Oranje ohne van Persie - Huntelaar bleibt außen vor
Rio de Janeiro (dpa) - Robin van Persie ist gesperrt - schlägt jetzt die Stunde von Klaas-Jan Huntelaar? Gegen Chile könnte der Schalker Stürmer eigentlich zu seinem ersten WM-Einsatz in Brasilien kommen.
Nach seinem feinen Lupfer ins Tor lief Huntelaar zum linken Strafraumeck und rutschte jubelnd auf den Knien über den nassen Rasen. Laut schrie der Schalker Angreifer seine Freude über den Treffer heraus und auch Trainer Louis van Gaal klatschte begeistert Beifall.

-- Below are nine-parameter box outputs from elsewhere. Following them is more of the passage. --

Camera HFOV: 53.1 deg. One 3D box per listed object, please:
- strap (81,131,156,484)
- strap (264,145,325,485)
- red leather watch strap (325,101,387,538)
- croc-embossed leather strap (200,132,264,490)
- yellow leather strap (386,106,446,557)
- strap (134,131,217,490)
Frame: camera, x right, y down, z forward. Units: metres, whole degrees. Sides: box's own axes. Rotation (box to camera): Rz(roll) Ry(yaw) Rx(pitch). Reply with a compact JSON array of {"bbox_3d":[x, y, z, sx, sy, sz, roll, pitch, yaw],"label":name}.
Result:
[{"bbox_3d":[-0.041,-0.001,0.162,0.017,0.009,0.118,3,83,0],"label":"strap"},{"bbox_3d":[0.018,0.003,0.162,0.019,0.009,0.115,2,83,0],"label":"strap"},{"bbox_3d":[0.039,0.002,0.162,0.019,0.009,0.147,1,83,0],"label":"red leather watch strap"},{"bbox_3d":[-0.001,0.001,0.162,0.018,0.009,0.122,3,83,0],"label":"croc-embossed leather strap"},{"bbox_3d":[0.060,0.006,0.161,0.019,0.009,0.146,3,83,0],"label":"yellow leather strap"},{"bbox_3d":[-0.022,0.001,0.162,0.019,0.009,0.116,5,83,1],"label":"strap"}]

Ärgerlich für Huntelaar war nur, dass sich die Szene lediglich im Training der niederländischen Nationalmannschaft abspielte und nicht während einer WM-Partie. Da spielt der 30-Jährige bislang nämlich überhaupt keine Rolle, was sich trotz der Gelb-Sperre für Oranje-Kapitän Robin van Persie wohl auch im letzten Gruppenspiel des Vize-Weltmeisters am Montag gegen Chile nicht ändern wird.
Auch wenn van Gaal den Trainingseifer von Huntelaar zufrieden zur Kenntnis nahm, hat er den Schalker in seinen Planungen offenbar nicht auf dem Zettel. In den Testspielen vor der WM kam Huntelaar gegen Ecuador und Wales nur zu zwei Kurzeinsätzen, beim Härtetest gegen Ghana sogar überhaupt nicht zum Zug. Und die beiden siegreichen WM-Partien in Brasilien gegen Spanien und Australien musste der Stürmer ebenfalls von der Bank aus verfolgen. Oranje und Huntelaar - das passt irgendwie nicht zusammen.

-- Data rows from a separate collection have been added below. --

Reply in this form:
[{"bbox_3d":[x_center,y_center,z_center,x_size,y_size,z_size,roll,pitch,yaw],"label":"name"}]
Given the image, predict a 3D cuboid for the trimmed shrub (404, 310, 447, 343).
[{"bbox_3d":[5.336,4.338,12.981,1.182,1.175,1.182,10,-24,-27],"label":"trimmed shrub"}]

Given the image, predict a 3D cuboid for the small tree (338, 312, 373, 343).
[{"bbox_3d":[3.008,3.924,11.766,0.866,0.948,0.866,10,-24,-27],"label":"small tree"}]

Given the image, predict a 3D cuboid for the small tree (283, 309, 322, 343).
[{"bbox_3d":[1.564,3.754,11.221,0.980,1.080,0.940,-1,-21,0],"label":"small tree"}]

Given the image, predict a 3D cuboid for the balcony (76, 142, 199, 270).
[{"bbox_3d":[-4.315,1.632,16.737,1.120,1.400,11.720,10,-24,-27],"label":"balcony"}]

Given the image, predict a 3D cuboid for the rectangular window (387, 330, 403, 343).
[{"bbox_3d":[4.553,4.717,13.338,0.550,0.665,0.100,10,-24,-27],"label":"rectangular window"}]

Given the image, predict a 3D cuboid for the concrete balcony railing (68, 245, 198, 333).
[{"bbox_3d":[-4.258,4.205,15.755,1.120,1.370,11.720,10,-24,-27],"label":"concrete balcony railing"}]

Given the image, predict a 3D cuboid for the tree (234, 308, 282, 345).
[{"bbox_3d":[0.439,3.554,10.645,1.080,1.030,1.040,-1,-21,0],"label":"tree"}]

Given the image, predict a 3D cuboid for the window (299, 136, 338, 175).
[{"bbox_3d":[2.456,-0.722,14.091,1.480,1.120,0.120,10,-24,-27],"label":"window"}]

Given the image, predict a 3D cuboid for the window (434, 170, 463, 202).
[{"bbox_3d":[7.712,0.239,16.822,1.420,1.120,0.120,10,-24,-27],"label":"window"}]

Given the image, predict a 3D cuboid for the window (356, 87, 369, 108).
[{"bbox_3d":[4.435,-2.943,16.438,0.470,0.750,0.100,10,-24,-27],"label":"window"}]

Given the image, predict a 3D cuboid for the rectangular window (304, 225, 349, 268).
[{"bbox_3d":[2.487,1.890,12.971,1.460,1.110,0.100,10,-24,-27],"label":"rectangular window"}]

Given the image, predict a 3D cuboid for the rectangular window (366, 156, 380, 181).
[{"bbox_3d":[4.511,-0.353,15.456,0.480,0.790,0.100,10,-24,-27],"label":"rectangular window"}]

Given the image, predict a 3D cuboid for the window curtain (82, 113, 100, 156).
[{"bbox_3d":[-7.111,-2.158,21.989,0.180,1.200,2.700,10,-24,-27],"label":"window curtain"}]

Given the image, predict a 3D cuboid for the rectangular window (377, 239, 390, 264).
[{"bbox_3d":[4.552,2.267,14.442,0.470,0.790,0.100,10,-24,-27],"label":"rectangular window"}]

Dementsprechend realistisch machte sich der Torschützenkönig der Bundesliga-Saison 2011/12 auf den Weg an den Zuckerhut. „Meine Erwartungen sind nicht besonders hoch“, sagte Huntelaar vor Turnierbeginn, obwohl er immer noch davon überzeugt ist, „dass Robin und ich sehr gut zusammenspielen können“.
Van Gaal setzt in Brasilien bislang aber auf das Duo Arjen Robben und Robin van Persie, was die beiden Topstars mit jeweils drei Treffern dankten. Nun, da van Persie ausfällt, wäre eigentlich die Zeit für Huntelaar gekommen, doch stattdessen tendiert der Bondscoach eher zu einer Systemumstellung, vom 5-3-2 zurück zum traditionellen 4-3-3.
Dass van Gaal gegen Australien bei Einwechslungen in Memphis Depay und Jeremain Lens zwei andere Offensivkräfte dem Schalker vorzog, dürfte dieser als Fingerzeig verstanden wissen. Auch gegen Chile, wo es für das Oranje-Team um den Gruppensieg geht, ist das Trio Depay, Robben, Lens in vorderster Front am wahrscheinlichsten. Der königsblaue Publikumsliebling ist in der Stürmer-Hierarchie inzwischen nur noch die Nummer fünf.
Doch anders als bei der völlig verkorksten EM 2012 nimmt Huntelaar die für ihn unbefriedigende Situation bislang klaglos hin. Kein Wort ließ er sich bislang entlocken, auch nach dem Australien-Spiel lief er mit einem Handy am Ohr durch die Mixed-Zone und ließ die wartenden Journalisten ohne einen Kommentar zurück. Vor zwei Jahren hatte er in Polen und der Ukraine mehrmals seinen Unmut über das Verhalten des damaligen Bondscoaches Bert van Marwijk zum Ausdruck gebracht. Zusammen mit Rafael van der Vaart stand er nach dem kläglichen Vorrunden-Aus als Querulant am Pranger.
Daraus hat Huntelaar gelernt. „Ich bin cooler geworden“, sagte er bereits im Vorfeld. Statt zu meckern versucht er van Gaal im Training von seinem Wert zu überzeugen. Zumindest den feinen Lupfer nahm der Bondscoach schon einmal erfreut zur Kenntnis.